Se sviti questa bambolina trovi la Rassegna Musicale, una volta dedicata a tutto il pubblico italiano per la gara dei propri beniamini sul palco dell’Ariston; oggi (che Sanremo è tutti giorni nelle radio e nelle antenne musicali) è la finale dei personaggi talent-show con alcuni cantanti.

La terza bambolina è lo Spettacolo Televisivo. Quando le tre bamboline sono in armonia stanno una dentro l’altra. Quest’anno no. Quest’anno il Festival ha registrato un bel risultato d’ascolto, più per la Sipra che per la Rai, ma è stato duramente criticato per la qualità del prodotto, costringendo l’Azienda a promettere di voltare pagina. Gianni Morandi amareggiato. Gianmarco Mazzi che ha concluso il rapporto in polemica con il DG. Riconosciuti i suoi meriti, non pochi, durante i sette anni di lavoro (e quindi anche e soprattutto quelli di Lucio Presta), ecco quali sono stati, a mio giudizio, gli errori imperdonabili di quest’anno come Direttore Artistico.

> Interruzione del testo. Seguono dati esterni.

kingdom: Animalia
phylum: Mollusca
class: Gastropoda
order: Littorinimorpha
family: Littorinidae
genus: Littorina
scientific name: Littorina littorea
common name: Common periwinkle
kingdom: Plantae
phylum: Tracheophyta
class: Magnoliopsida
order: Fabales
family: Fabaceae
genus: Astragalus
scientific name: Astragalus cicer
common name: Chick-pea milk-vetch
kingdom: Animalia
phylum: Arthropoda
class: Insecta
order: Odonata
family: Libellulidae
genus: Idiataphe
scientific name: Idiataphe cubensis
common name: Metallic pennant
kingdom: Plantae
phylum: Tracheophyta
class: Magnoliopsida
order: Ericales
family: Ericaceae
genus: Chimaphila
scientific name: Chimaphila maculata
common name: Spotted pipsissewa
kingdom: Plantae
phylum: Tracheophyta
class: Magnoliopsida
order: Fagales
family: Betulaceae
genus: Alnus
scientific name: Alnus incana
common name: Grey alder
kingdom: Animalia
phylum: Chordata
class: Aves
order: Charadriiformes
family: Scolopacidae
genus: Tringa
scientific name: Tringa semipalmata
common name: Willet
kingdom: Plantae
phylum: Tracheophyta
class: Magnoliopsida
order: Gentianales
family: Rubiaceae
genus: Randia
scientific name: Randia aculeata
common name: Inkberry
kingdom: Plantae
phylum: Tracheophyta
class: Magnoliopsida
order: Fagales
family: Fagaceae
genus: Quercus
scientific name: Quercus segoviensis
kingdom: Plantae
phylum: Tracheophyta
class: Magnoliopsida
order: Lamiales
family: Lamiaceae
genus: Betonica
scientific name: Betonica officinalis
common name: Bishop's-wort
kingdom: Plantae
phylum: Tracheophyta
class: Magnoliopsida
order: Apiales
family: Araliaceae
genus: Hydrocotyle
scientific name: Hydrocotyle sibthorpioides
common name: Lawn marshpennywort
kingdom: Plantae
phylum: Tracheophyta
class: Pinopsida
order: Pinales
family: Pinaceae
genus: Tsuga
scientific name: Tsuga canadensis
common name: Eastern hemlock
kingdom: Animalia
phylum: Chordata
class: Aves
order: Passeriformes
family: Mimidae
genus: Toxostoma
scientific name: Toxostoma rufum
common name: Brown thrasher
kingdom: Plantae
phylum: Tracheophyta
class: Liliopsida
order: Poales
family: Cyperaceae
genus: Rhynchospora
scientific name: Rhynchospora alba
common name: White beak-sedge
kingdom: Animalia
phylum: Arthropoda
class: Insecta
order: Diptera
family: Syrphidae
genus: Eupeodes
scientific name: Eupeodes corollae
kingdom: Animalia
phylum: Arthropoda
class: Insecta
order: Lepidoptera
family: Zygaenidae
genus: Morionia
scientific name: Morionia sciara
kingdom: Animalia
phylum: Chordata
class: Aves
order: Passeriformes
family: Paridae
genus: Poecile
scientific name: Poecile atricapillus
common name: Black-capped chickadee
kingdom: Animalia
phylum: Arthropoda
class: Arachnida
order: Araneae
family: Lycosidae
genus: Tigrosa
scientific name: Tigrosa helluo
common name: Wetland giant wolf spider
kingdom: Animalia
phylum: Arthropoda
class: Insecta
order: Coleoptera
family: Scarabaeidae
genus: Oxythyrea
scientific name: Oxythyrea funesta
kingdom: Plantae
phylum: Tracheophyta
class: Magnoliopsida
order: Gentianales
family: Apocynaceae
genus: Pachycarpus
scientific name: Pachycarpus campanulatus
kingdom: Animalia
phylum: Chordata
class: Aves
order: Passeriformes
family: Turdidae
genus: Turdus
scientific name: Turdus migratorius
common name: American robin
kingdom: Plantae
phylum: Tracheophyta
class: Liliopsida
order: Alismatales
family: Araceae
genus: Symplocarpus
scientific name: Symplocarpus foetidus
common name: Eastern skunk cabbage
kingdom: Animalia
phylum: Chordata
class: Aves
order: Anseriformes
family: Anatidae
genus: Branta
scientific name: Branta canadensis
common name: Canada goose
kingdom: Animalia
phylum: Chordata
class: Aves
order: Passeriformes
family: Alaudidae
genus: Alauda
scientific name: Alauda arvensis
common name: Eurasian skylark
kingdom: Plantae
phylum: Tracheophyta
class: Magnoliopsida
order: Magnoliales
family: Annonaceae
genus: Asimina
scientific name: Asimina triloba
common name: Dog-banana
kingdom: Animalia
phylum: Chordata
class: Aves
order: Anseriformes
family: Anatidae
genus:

Proporre nella prima serata 30 minuti di Luca e Paolo in testa alla rassegna (peraltro deliziosi nella preghiera del clown alla serata finale) e 50 minuti di Celentano alle 22.00 vuol dire “sbregare” (come i pittori dell’arte contemporanea) il format del Festival che, istituzionalmente, rimane sempre il Galà Supremo delle canzonette. Dispiacersi che il DG lo richiami al buon senso e al rispetto delle regole, dopo il pandemonio che si è riversato sulla Rai è un comportamento che segnala che il personaggio, al termine del suo percorso, è fuori controllo: «Celentano sarebbe un delinquente senza qualità…».

Adriano rimane un grande, ma per altre ragioni. Non è questo il problema. Artisticamente non si può pensare di entrare a gamba tesa in un altro spettacolo (il Festival) per imporre il proprio (Rock Politik). Il molleggiato quest’anno è stato a Sanremo soltanto per promuovere il suo disco. Gianmarco Mazzi ha usufruito soltanto del suo rapporto di confidenza. Non si può sostenere che il grande ascolto (come l’effetto Vermicino) abbia portato luce (quale?) alla musica italiana, ormai in gran parte in mano ai faccendieri dei talent: l’area è tutta “drogata” da questo fenomeno televisivo, nel bene e nel male. Fa bene, dunque, la De Filippi a capitalizzare lo show business di Amici in un Gran Finale all’Arena di Verona, dove troveremo proprio Mazzi con tutti gli eroi (alcuni di carta), che finalmente non saranno più disponibili per il Festival.

Con loro – spero – potrebbe terminare l’uso del televoto combinato con quello dell’orchestra, che rimane il meccanismo più controverso della Rassegna (tra le cose che ho fatto mi vanto di non aver mai consentito il televoto). È il cerchio che si chiude.

Alla Rai rimane così il mondo degli autori, degli interpreti e dei cantautori della canzone italiana, con i quali ricostruire in sintonia un appuntamento più lineare, degno della gloriosa tradizione del Festival di Sanremo. Sarà come riportare alla luce un dipinto di valore, oscurato dalle tante sovrastrutture che lo hanno appesantito. La serata della canzone italiana grande nel mondo, ci ha dimostrato che ci sono tanti appassionati della nostra storia musicale pop che sosterrebbero, con passione, la “rivoluzione” sanremese, sempre che qualcuno abbia il coraggio e la capacità di alzare questa bandiera.